When considering the relationship between the qualitative and quantitative composition of the claimed polymer composite material, the following conclusions can be made with sufficient certainty.

The combination of low-molecular-weight silicone rubber with a silicone oligomer and ethyl silicate provides a combination of heat resistance, thermal stability and frost resistance of vulcanizates of a polymer composite material with its initial technological properties. In this case, the silicone oligomer performs both a structure-forming function and an active diluent of the polymer matrix material. The performance of the vulcanizate is enhanced by the isotropy of the composite material. At the same time, the fluidity of the composite material is improved, which is necessary for its application on the surface of the product, as well as its elasticity after polymerization.

Although it is known that the introduction of ethyl silicate and its derivatives into composites leads to a partial decrease in the elasticity of the vulcanizates of composite materials, this factor is compensated by an increase in the strength characteristics during the course of the polymerization and vulcanization processes.

The total content of the liquid constituents of the material components makes it possible to provide the required technological properties for the introduction of finely dispersed fillers into its composition in the amounts indicated in the formulations of the claimed material. When the content of the filler is in amounts less than the specified, the required thermal conductivity of the materials is not provided, and when the content of the fillers is in amounts exceeding the specified limits, it is not possible to provide the technological properties of the material necessary for solving the main problem of the invention. This is due to the fact that a significant initial viscosity does not allow for defect-free sealing by applying products to complexly shaped surfaces.

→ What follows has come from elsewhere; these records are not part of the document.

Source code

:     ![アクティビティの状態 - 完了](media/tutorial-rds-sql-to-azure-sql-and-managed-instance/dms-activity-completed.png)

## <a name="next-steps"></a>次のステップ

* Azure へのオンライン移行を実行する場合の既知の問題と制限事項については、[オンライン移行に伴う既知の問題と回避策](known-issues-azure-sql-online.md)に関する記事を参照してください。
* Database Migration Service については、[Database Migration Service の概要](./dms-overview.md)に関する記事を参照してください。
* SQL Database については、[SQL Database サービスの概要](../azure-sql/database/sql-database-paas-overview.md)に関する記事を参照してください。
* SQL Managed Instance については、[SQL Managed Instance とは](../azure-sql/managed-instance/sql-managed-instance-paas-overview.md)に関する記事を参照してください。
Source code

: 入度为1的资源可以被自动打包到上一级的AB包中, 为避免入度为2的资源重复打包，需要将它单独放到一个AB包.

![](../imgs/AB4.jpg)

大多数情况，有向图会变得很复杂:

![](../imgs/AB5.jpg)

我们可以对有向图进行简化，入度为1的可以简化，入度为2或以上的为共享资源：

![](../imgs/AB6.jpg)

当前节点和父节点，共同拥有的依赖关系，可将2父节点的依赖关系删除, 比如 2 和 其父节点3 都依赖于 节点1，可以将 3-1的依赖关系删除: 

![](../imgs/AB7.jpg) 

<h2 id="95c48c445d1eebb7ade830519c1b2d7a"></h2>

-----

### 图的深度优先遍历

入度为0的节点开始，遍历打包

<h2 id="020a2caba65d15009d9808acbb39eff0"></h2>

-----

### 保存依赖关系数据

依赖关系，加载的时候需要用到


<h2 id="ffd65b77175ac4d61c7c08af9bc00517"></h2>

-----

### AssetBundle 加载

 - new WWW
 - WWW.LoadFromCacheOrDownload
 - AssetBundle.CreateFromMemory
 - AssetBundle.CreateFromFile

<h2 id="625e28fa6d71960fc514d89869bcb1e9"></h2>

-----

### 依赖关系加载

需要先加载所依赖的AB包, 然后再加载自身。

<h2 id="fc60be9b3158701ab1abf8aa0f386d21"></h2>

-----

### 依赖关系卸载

As a low molecular weight silicone rubber in the composition of a polymer composite material, rubbers with a molecular weight in the range from 20,000 to 50,000 are used. The use of rubbers with a molecular weight of less than 20,000 does not provide the required strength of the composite material after its polymerization. The use of rubbers with a molecular weight of more than 50,000, due to their significant viscosity, leads, after the introduction of the necessary amounts of heat-conducting fillers into its volume, to a deterioration in the technological properties of the composite material.

Thus, the problem of the invention, which is to create a composite polymer material with expanded technological and operational capabilities for use in sealing complex small-sized products, including small parts on surfaces, can be considered solved.

Claims (2)

1. Composite polymer material for sealing radio electronic products, including low molecular weight siloxane rubber, silicone oligomer, ethyl silicate and fine silica, characterized in that it additionally contains fine aluminum hydroxide, fine wollastonite, optionally finely dispersed aluminosilicates, optional fine aluminosilicates, optionally cold curing based on organotin compounds and / or based on amines, and a mixture of silicon oxide selected from ground pulverized quartz and cristobalite, aluminum hydroxide of fractions 2-5 microns and 5-20 microns, wollastonite fractions 3-5 microns is used as a filler, optionally aluminosilicates represented by fine fractions of 2-5 microns, optionally finely dispersed aluminum oxide fractions of 2-5 microns, and the binder consists of siloxane rubber, ethyl silicate and a silicone oligomer, catalysts are used as a hardener in amounts of 2-5 wt.h. per 100 wt.h. binder. 2. Composite polymer material for sealing electronic products according to claim 1, characterized in that the binder is with the filler in a weight ratio, parts by weight: binder: total weight of the filler is 100: (100-130).